§ **RECORDED INFORMATION**
###

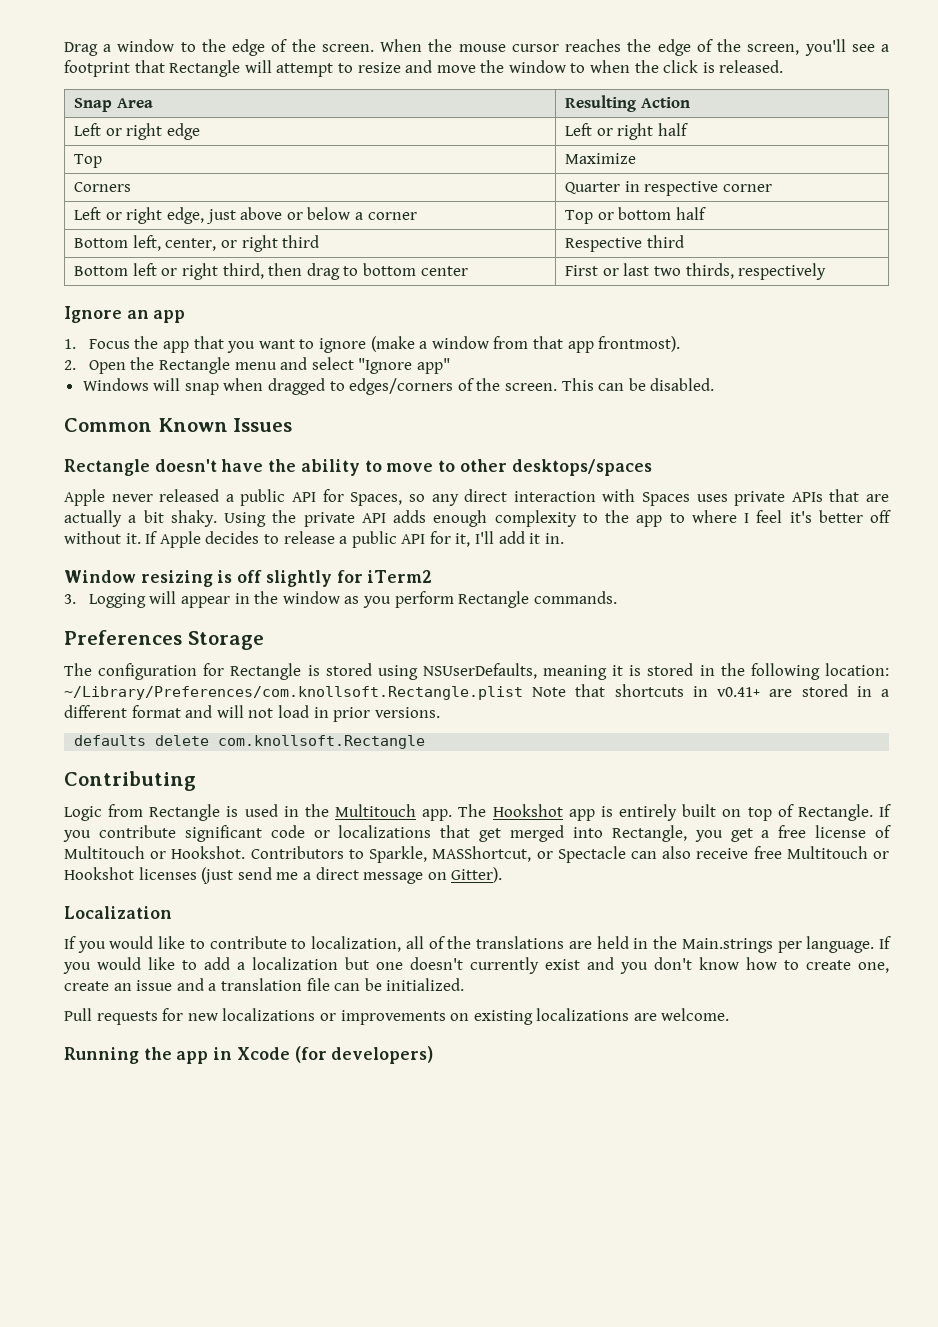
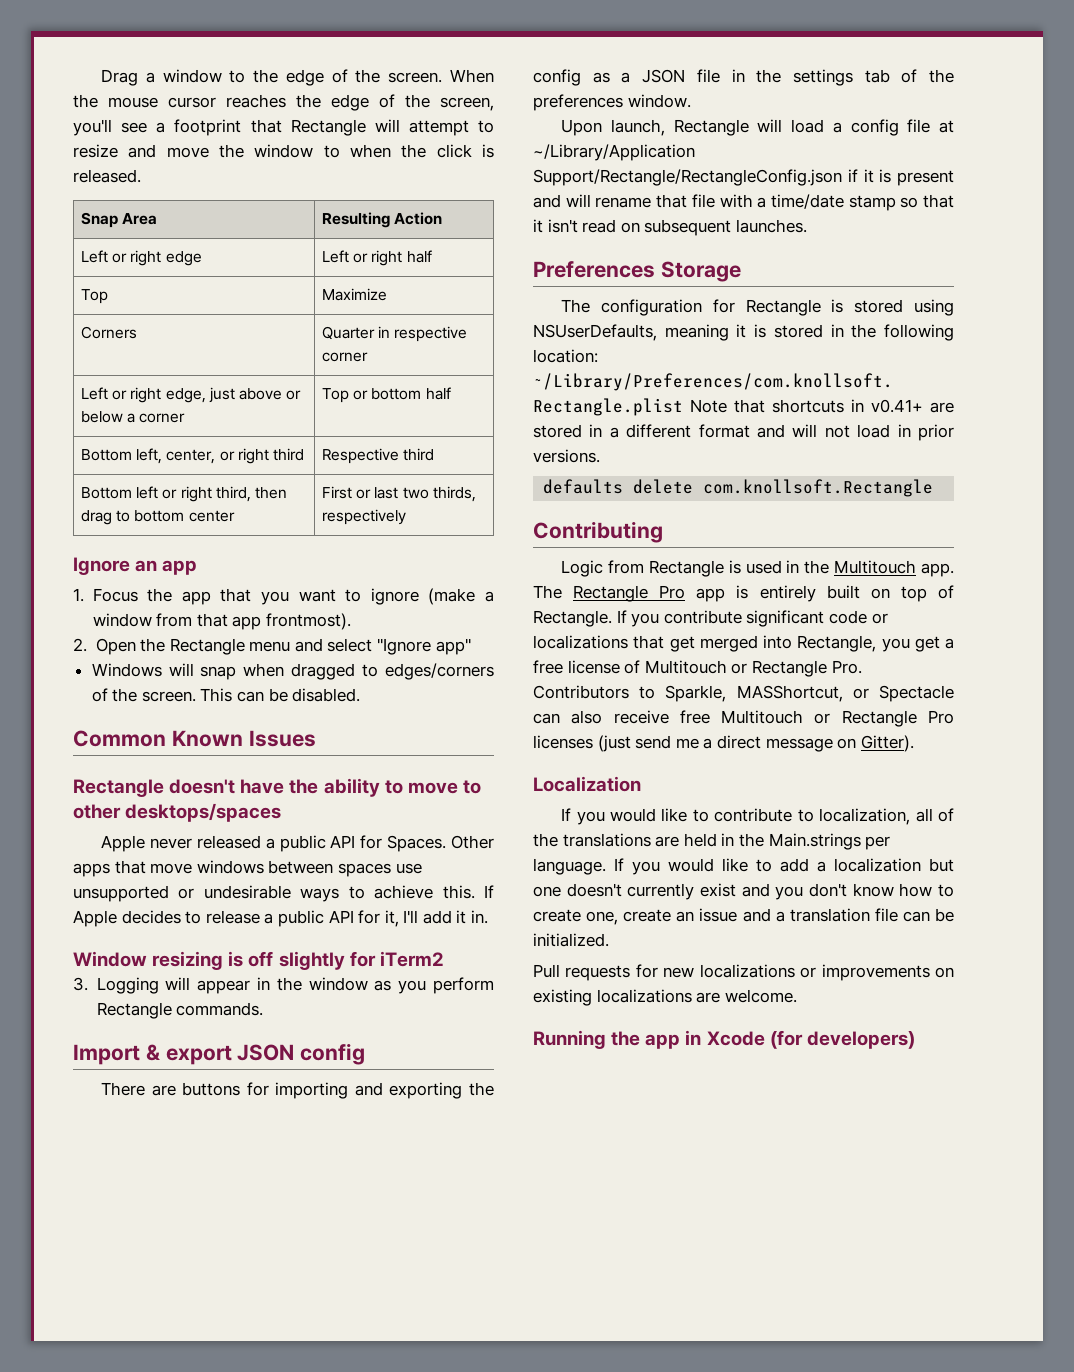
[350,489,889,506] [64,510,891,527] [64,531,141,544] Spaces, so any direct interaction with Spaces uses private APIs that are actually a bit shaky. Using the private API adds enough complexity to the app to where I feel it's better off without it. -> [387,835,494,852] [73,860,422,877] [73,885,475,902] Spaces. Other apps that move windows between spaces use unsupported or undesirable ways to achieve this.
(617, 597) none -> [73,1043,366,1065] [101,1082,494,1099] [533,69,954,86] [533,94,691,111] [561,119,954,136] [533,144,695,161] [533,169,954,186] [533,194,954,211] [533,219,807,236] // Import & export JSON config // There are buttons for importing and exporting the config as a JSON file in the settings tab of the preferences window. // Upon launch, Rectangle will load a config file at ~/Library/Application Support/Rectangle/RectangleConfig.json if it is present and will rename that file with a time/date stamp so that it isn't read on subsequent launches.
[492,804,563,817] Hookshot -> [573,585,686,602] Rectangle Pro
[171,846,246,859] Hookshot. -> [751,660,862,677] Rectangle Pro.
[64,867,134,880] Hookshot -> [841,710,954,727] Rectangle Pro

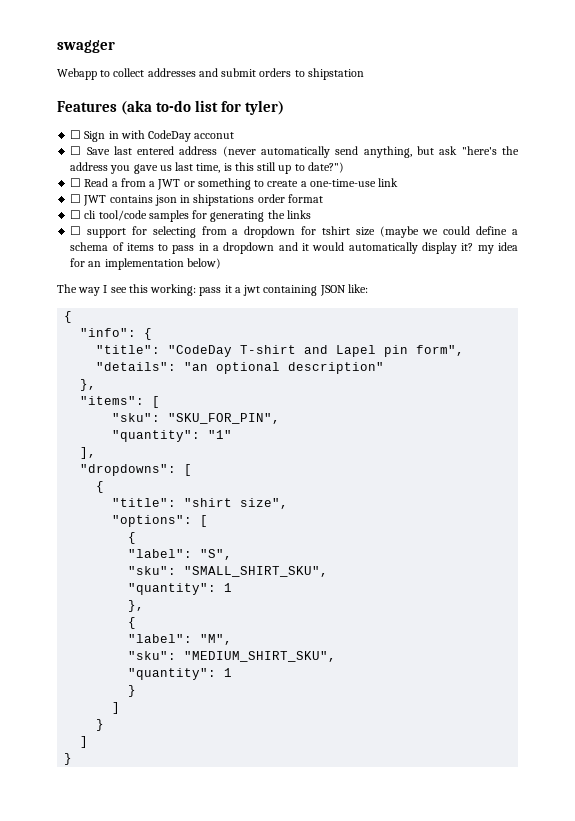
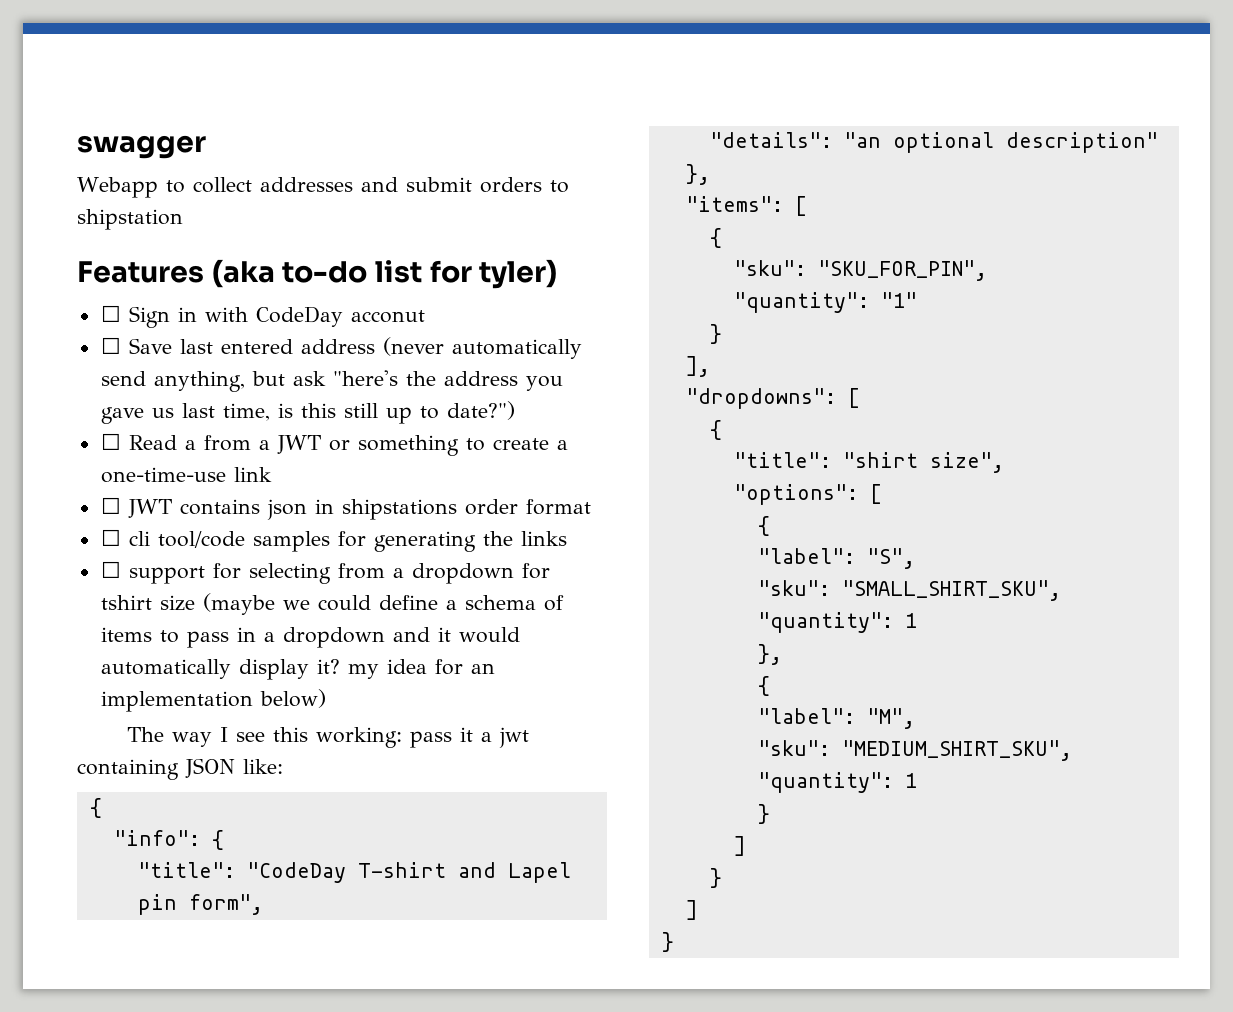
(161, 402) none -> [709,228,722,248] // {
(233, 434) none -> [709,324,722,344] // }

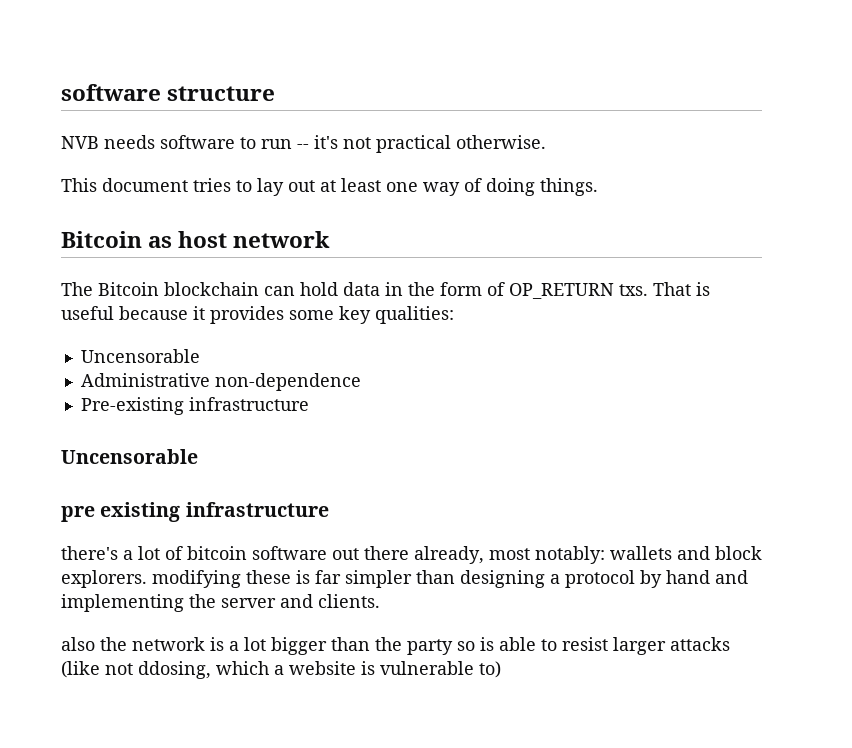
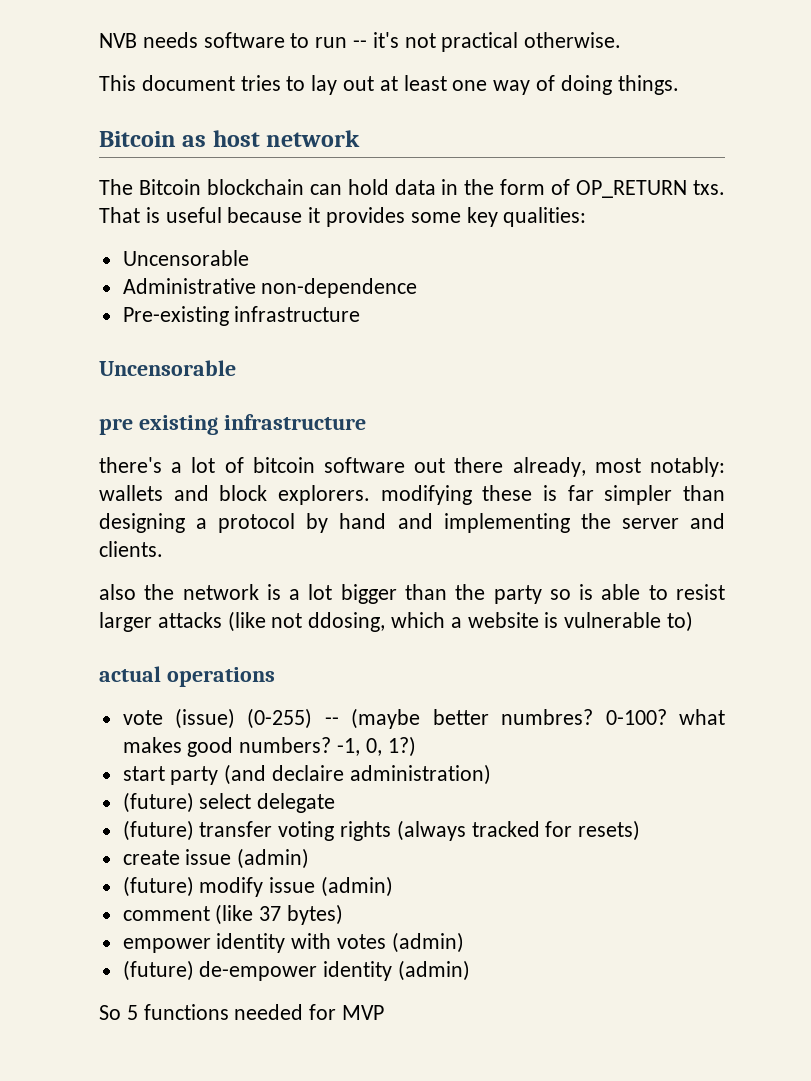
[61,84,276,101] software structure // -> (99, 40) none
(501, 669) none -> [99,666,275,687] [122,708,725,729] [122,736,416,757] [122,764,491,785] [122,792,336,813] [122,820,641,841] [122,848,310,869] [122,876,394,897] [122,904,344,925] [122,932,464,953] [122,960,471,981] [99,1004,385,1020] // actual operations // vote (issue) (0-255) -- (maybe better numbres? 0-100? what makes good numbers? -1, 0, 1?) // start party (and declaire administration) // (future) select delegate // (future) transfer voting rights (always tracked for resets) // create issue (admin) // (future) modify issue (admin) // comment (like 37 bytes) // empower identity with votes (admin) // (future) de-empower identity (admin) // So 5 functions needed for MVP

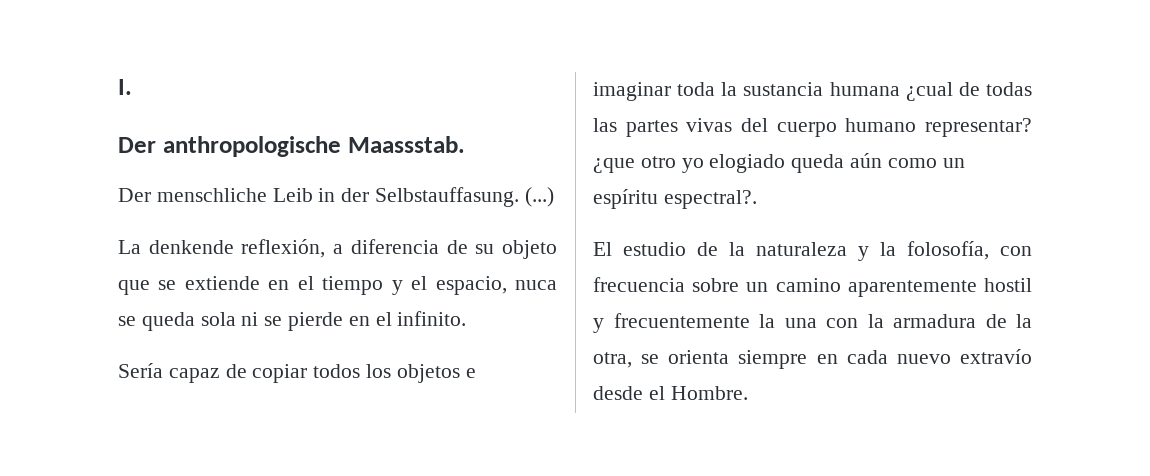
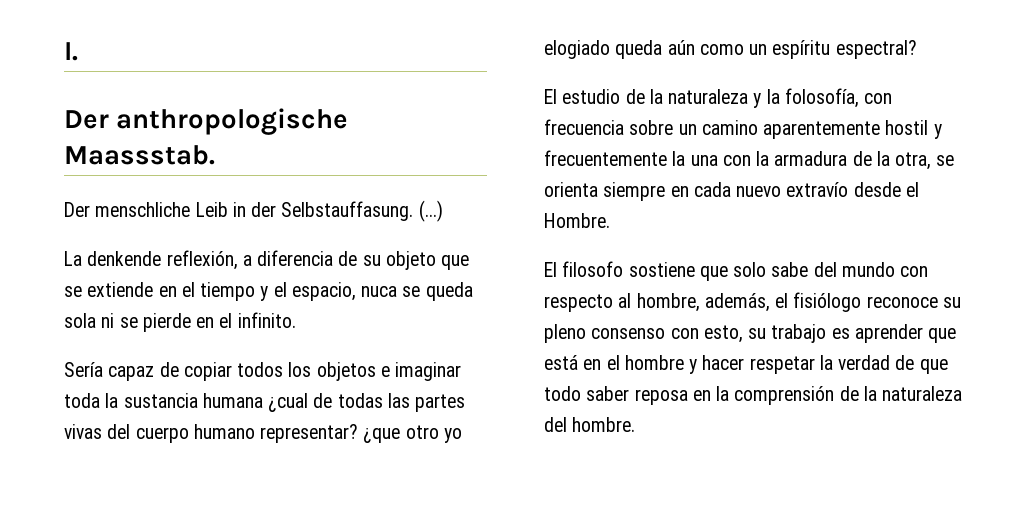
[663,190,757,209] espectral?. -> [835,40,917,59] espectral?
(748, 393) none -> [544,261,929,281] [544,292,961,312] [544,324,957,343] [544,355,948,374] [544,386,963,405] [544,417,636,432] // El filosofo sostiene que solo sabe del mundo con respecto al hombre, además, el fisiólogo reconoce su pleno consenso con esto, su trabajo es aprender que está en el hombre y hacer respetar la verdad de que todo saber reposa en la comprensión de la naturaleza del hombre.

###

§ **TASK DETAILS**
Drop the pictures, then repeat the material word for word.

§ **SOLUTION TO THIS PROBLEM**
[350,489,889,506] [64,510,891,527] [64,531,141,544] Spaces, so any direct interaction with Spaces uses private APIs that are actually a bit shaky. Using the private API adds enough complexity to the app to where I feel it's better off without it. -> [387,835,494,852] [73,860,422,877] [73,885,475,902] Spaces. Other apps that move windows between spaces use unsupported or undesirable ways to achieve this.
(617, 597) none -> [73,1043,366,1065] [101,1082,494,1099] [533,69,954,86] [533,94,691,111] [561,119,954,136] [533,144,695,161] [533,169,954,186] [533,194,954,211] [533,219,807,236] // Import & export JSON config // There are buttons for importing and exporting the config as a JSON file in the settings tab of the preferences window. // Upon launch, Rectangle will load a config file at ~/Library/Application Support/Rectangle/RectangleConfig.json if it is present and will rename that file with a time/date stamp so that it isn't read on subsequent launches.
[492,804,563,817] Hookshot -> [573,585,686,602] Rectangle Pro
[171,846,246,859] Hookshot. -> [751,660,862,677] Rectangle Pro.
[64,867,134,880] Hookshot -> [841,710,954,727] Rectangle Pro

(161, 402) none -> [709,228,722,248] // {
(233, 434) none -> [709,324,722,344] // }

[61,84,276,101] software structure // -> (99, 40) none
(501, 669) none -> [99,666,275,687] [122,708,725,729] [122,736,416,757] [122,764,491,785] [122,792,336,813] [122,820,641,841] [122,848,310,869] [122,876,394,897] [122,904,344,925] [122,932,464,953] [122,960,471,981] [99,1004,385,1020] // actual operations // vote (issue) (0-255) -- (maybe better numbres? 0-100? what makes good numbers? -1, 0, 1?) // start party (and declaire administration) // (future) select delegate // (future) transfer voting rights (always tracked for resets) // create issue (admin) // (future) modify issue (admin) // comment (like 37 bytes) // empower identity with votes (admin) // (future) de-empower identity (admin) // So 5 functions needed for MVP

[663,190,757,209] espectral?. -> [835,40,917,59] espectral?
(748, 393) none -> [544,261,929,281] [544,292,961,312] [544,324,957,343] [544,355,948,374] [544,386,963,405] [544,417,636,432] // El filosofo sostiene que solo sabe del mundo con respecto al hombre, además, el fisiólogo reconoce su pleno consenso con esto, su trabajo es aprender que está en el hombre y hacer respetar la verdad de que todo saber reposa en la comprensión de la naturaleza del hombre.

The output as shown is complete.